Aim of the exercise:
Locate each line in the data below that contains the string "Лист", and copy every such line.

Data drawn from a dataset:
=== Section Start ===

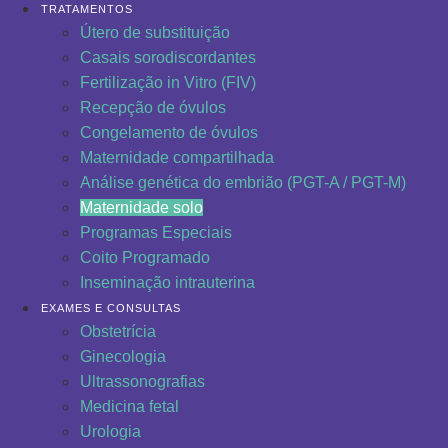
TRATAMENTOS
Útero de substituição
Casais sorodiscordantes
Fertilização in Vitro (FIV)
Recepção de óvulos
Congelamento de óvulos
Maternidade compartilhada
Análise genética do embrião (PGT-A / PGT-M)
Maternidade solo
Programas Especiais
Coito Programado
Inseminação intrauterina
EXAMES E CONSULTAS
Obstetrícia
Ginecologia
Ultrassonografias
Medicina fetal
Urologia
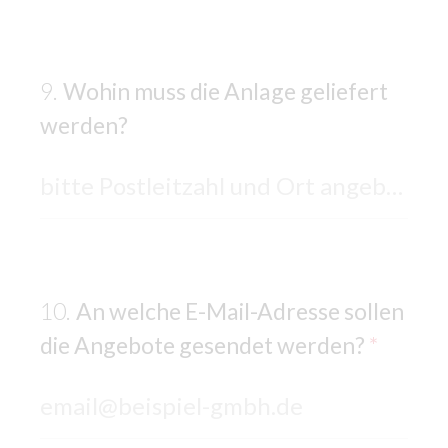
Wohin muss die Anlage geliefert
werden?
An welche E-Mail-Adresse sollen
die Angebote gesendet werden?
*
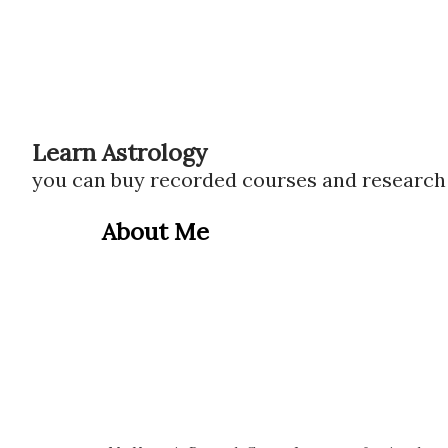
Learn Astrology
you can buy recorded courses and researc
About Me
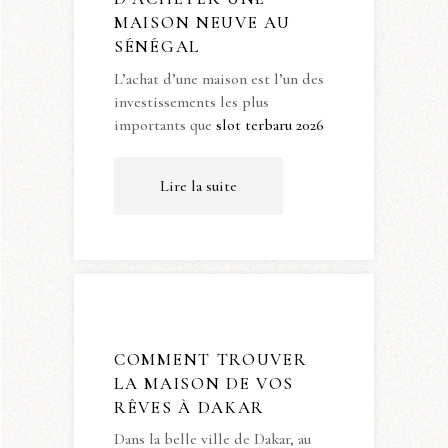
MAISON NEUVE AU
SÉNÉGAL
L’achat d’une maison est l’un des
investissements les plus
importants que
slot terbaru 2026
Lire la suite
COMMENT TROUVER
LA MAISON DE VOS
RÊVES À DAKAR
Dans la belle ville de Dakar, au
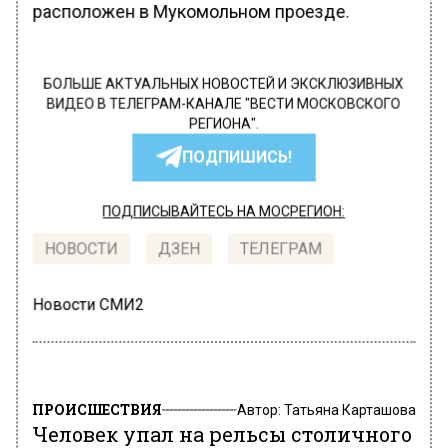
расположен в Мукомольном проезде.
БОЛЬШЕ АКТУАЛЬНЫХ НОВОСТЕЙ И ЭКСКЛЮЗИВНЫХ
ВИДЕО В ТЕЛЕГРАМ-КАНАЛЕ "ВЕСТИ МОСКОВСКОГО
РЕГИОНА".
ПОДПИШИСЬ!
ПОДПИСЫВАЙТЕСЬ НА МОСРЕГИОН:
НОВОСТИ
ДЗЕН
ТЕЛЕГРАМ
Новости СМИ2
ПРОИСШЕСТВИЯ
Автор:
Татьяна Карташова
Человек упал на рельсы столичного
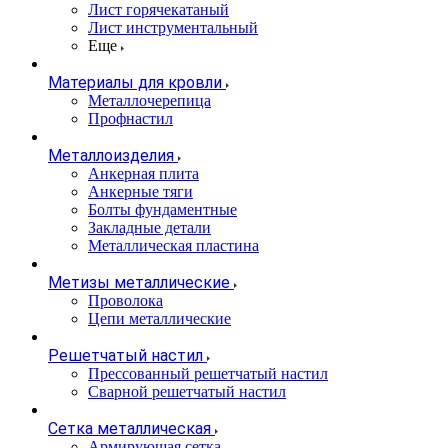
Лист горячекатаный
Лист инструментальный
Еще
Материалы для кровли
Металлочерепица
Профнастил
Металлоизделия
Анкерная плита
Анкерные тяги
Болты фундаментные
Закладные детали
Металлическая пластина
Метизы металлические
Проволока
Цепи металлические
Решетчатый настил
Прессованный решетчатый настил
Сварной решетчатый настил
Сетка металлическая
Армирующая сетка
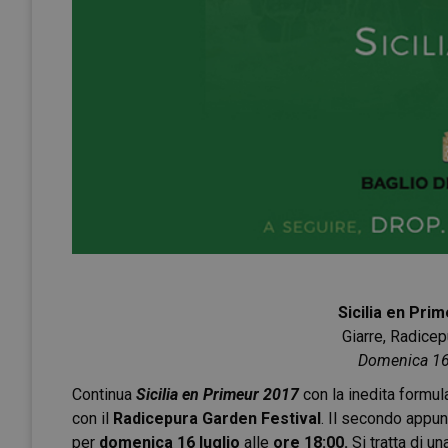
Sicilia en Pri
Giarre, Radicep
Domenica 16 
Continua
Sicilia en Primeur 2017
con la inedita formu
con il
Radicepura Garden Festival
. Il secondo appu
per
domenica 16 luglio
alle
ore 18:00.
Si tratta di u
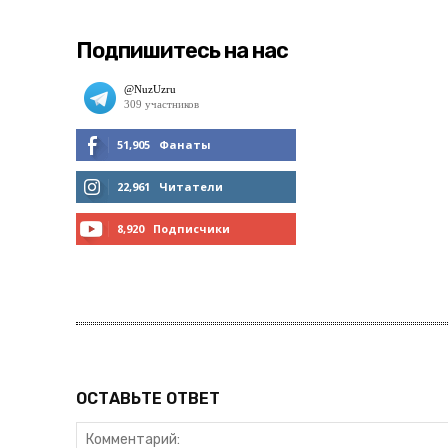
Подпишитесь на нас
51,905
Фанаты
МНЕ НРАВИТСЯ
22,961
Читатели
ЧИТАТЬ
8,920
Подписчики
ПОДПИСАТЬСЯ
ОСТАВЬТЕ ОТВЕТ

=== Section End ===

Solution below:
Лист горячекатаный
Лист инструментальный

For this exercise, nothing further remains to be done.